The United States Court of Appeals for the Ninth Circuit (in California) recently held that the scraping of data from public websites without any prior consent is lawful, even if it contradicts the provisions of a website’s terms of use. This is an innovative decision that deviates from or even contradicts past decisions by the same court regarding similar issues.

 

The act of scraping data refers to the process of collecting content that appears on websites, even without the owner’s  consent, using algorithms designed to identify information on websites by categories defined in advance.

 

Collection is conducted using software that collects and sorts through large quantities of data from public online sources. These tools are used to index and present search results by search engines, by price comparison sites, and many more, whether for commercial, academic, or journalistic use.

 

However, scraping is frequently listed among the acts prohibited by websites’ terms of use. Oftentimes, site owners are also protected by additional legal, non-contracts-based doctrines, such as copyright  or computer laws, which they can rely on to enforce this prohibition.

 

The Ninth Circuit decision was specifically concerned with the interpretation of a US computer law, the Computer Fraud and Abuse Act (CFAA), enacted in 1986. The court examined whether the scraping conducted by hiQ from the public profiles of LinkedIn users constituted an act of hacking that violated the CFAA.

 

In this context, it seems the court distinguished between publically available information and information protected by passwords or other barriers by the websites where scraping was performed.

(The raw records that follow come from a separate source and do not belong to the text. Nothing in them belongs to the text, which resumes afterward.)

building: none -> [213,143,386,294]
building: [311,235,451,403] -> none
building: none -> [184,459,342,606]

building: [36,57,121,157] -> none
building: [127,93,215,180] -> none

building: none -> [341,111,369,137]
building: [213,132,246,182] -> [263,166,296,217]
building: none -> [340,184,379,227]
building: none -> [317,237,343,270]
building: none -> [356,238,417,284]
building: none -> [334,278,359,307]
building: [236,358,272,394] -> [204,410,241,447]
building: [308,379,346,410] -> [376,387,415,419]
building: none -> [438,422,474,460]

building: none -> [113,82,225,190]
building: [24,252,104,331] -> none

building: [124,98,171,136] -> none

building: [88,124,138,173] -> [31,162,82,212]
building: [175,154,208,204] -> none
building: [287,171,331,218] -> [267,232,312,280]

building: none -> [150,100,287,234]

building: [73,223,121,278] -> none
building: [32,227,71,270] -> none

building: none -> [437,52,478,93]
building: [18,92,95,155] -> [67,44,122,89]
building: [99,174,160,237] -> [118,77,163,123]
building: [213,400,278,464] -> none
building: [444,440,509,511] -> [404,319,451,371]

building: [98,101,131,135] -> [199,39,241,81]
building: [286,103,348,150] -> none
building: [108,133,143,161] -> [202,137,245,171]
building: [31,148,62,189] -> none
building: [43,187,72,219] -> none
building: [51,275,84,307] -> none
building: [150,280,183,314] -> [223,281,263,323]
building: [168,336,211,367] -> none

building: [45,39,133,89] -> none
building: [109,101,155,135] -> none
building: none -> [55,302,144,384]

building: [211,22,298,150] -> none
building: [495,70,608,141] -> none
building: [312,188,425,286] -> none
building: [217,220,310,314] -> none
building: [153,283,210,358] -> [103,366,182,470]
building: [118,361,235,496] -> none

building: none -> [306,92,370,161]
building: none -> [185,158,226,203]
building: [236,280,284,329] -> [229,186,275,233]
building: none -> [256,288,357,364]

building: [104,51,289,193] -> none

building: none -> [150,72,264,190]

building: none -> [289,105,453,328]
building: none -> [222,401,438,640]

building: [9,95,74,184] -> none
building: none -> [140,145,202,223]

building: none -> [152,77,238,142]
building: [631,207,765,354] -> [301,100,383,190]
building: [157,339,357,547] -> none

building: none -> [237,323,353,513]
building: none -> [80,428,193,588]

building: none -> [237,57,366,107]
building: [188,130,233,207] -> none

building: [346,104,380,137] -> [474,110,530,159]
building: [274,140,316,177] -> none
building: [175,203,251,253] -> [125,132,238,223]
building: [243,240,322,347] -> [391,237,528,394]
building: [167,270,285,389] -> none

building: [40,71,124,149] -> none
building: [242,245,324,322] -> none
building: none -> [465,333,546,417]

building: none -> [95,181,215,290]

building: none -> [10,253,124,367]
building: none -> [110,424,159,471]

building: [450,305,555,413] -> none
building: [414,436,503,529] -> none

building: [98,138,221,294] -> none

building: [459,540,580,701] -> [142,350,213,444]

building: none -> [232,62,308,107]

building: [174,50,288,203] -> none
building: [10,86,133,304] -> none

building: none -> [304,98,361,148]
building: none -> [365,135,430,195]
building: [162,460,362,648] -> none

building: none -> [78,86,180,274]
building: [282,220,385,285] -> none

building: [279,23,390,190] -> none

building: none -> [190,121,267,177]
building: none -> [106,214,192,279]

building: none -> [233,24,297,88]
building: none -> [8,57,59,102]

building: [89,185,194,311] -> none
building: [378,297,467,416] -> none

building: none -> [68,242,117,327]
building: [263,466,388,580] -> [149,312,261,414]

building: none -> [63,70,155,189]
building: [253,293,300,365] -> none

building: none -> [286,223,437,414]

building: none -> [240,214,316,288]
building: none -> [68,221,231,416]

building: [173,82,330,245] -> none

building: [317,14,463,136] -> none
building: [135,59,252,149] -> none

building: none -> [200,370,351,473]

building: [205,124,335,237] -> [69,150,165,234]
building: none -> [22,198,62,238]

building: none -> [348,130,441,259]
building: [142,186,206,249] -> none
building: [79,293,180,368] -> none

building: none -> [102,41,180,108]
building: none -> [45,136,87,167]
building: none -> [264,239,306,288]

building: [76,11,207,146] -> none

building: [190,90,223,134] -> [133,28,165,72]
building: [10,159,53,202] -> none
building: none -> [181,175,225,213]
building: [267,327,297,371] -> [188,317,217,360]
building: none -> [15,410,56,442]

This distinction was the basis for the difference is this ruling than in previous ones, as the password-protected areas were entered through technological means or by expanding the access granted by the password holder, and the access was to public information that under copyright law may possibly not be owned by LinkedIn at all.

 

The issue of scraping raises complex questions of copyrights as well, as it is not always clear who the owner of the content is, especially if the service offered by the website is a platform service and users are provided with the possibility of uploading content and commenting. Thus, when a website is a platform, the ownership of the platform, the platform’s look and feel, the organization of the data, the display mechanism, and the manner of public accessibility are owned by the platform. However, the content itself belongs to the creators, i.e. those uploading it to the platform. In this context, websites may argue that had they not existed, such data would not have become public and accessible. Still, the question remains: Is information publicly displayed by a platform, such as LinkedIn, and its content owned by LinkedIn? And is LinkedIn permitted through its terms of use to prevent the scraping of such information?

 

In this matter, it seems the court favors freedom of competition and information, and has determined the act of scraping data in this case to be lawful.

 

It remains to be seen whether this decision will be further challenged, as well as how the decision will affect players in the market. While this decision is good news for startup companies wishing to challenge media giants, but who require the information found on their websites, it also burdens website owners, as it casts doubt on their ability to rely on the contractual provisions such as the terms of use to prevent actions that compromise their economic interests.